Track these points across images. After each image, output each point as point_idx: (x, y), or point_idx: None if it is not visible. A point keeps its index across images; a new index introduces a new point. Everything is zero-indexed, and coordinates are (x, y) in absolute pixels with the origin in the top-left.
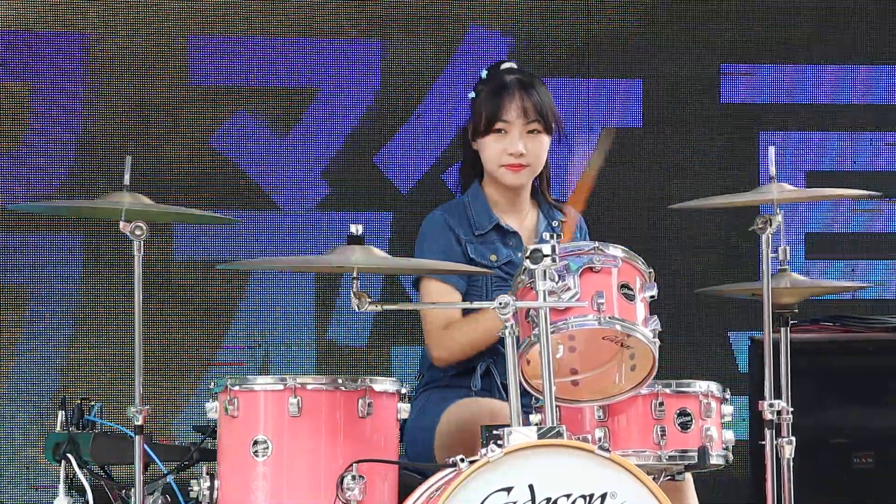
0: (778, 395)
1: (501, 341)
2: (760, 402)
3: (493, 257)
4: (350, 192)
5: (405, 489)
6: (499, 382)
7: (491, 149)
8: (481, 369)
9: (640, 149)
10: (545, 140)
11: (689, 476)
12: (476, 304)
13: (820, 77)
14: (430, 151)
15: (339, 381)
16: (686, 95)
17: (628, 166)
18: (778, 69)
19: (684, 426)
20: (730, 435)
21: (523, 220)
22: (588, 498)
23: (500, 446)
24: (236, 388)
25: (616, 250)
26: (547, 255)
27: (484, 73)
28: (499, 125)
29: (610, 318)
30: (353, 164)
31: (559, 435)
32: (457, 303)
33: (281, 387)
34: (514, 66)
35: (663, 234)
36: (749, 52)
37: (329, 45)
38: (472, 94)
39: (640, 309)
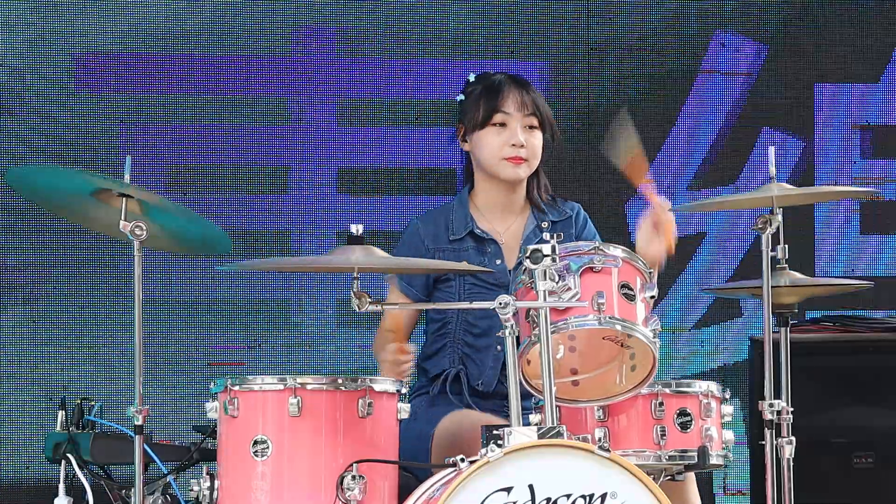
0: (778, 395)
1: (476, 338)
2: (760, 402)
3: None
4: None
5: (405, 489)
6: (467, 387)
7: (490, 143)
8: (450, 377)
9: None
10: (540, 137)
11: (691, 475)
12: (476, 305)
13: None
14: None
15: (339, 381)
16: None
17: None
18: None
19: (684, 426)
20: (730, 435)
21: (510, 224)
22: (588, 498)
23: (500, 446)
24: (236, 388)
25: (616, 250)
26: (547, 255)
27: (472, 77)
28: (498, 117)
29: (610, 318)
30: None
31: (559, 435)
32: (456, 303)
33: (281, 387)
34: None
35: None
36: None
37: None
38: (460, 97)
39: (641, 309)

» TASK
Please transcribe the listing above verbatim and exclude every picture.

» SOLUTION TO THIS EXERCISE
Track these points across images. After each image, output each point as point_idx: (x, y), or point_idx: None if it is not visible. A point keeps its index across images; a new index introduces a new point. Everything is zero-indexed, and coordinates are (x, y) in absolute pixels with the origin in the top-left.
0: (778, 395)
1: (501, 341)
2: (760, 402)
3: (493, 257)
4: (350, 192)
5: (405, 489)
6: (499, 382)
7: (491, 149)
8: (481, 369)
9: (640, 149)
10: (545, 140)
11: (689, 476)
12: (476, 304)
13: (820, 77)
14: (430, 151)
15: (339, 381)
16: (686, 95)
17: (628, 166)
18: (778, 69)
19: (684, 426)
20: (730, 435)
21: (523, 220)
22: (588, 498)
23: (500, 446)
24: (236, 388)
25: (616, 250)
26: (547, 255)
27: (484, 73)
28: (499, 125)
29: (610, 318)
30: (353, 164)
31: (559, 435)
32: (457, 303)
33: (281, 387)
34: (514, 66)
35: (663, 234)
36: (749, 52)
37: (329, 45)
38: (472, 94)
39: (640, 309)
0: (778, 395)
1: (476, 338)
2: (760, 402)
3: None
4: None
5: (405, 489)
6: (467, 387)
7: (490, 143)
8: (450, 377)
9: None
10: (540, 137)
11: (691, 475)
12: (476, 305)
13: None
14: None
15: (339, 381)
16: None
17: None
18: None
19: (684, 426)
20: (730, 435)
21: (510, 224)
22: (588, 498)
23: (500, 446)
24: (236, 388)
25: (616, 250)
26: (547, 255)
27: (472, 77)
28: (498, 117)
29: (610, 318)
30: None
31: (559, 435)
32: (456, 303)
33: (281, 387)
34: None
35: None
36: None
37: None
38: (460, 97)
39: (641, 309)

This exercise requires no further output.